Incorrect. Metaverse was one of the top buzzwords in 2022 Interest has dropped off significantly since then with Google Trends reporting internet searches for the word are down 75%. $MANA, the native token of one of the leading metaverse, Decentraland, is down over 90%, and an analysis from DappRadar suggests there are fewer than 1,000 daily active users in the metaverse. We got this one dead wrong (or just too early?); there was nothing going on in the metaverse in 2022 and probably not much in 2023 either.
6. A regulated DAO will launch as a digital asset security.
Incorrect. 2022 saw a significant level on interest in DAOs. There are now over 700 DAOs registered in Wyoming since the state passed a law in 2021 providing liability protection for DAO members who organize as a Wyoming limited liability company. While Texture has not been able to fully analyze all 700+ DAOs, in does not seem that any have issued security tokens yet. One of the most well know, American Crypto Fed DAO did attempt to register it’s tokens with the SEC but the S1 was rejected.
7. Stablecoins will not be classified as digital asset securities
Correct. Following the announcement of Facebook’s (a.k.a. Meta) stablecoin Libra (a.k.a. Diem), the Managed Stablecoins are Securities Bill gained some traction in congress. Since then all proposed legislation and guidance including the Stablecoin Innovation and Protection Act of 2022 and OCC guidance provide oversight to banking regulators.
8. Tokenized Real Estate will take off in 2022, with over $1bn in real estate assets recorded on blockchain.

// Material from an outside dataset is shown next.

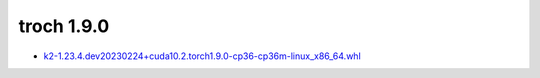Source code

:troch 1.9.0
===========


- `k2-1.23.4.dev20230224+cuda10.2.torch1.9.0-cp36-cp36m-linux_x86_64.whl <https://huggingface.co/csukuangfj/k2/resolve/main/cuda/k2-1.23.4.dev20230224+cuda10.2.torch1.9.0-cp36-cp36m-linux_x86_64.whl>`_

Incorrect. The outlook for tokenized real estate continues to build, but Security Token Market is currently tracking the value of tokenized real estate at only $60mm. It looks like we will have to wait another year for tokenized real estate to reach the sky. There are some exciting projects to watch including AKRU who has developed a tokenized marketplace for commercial real estate investing and QuantmRE who is leveraging blockchain to fractionalize the $29 trillion market for homeowner equity.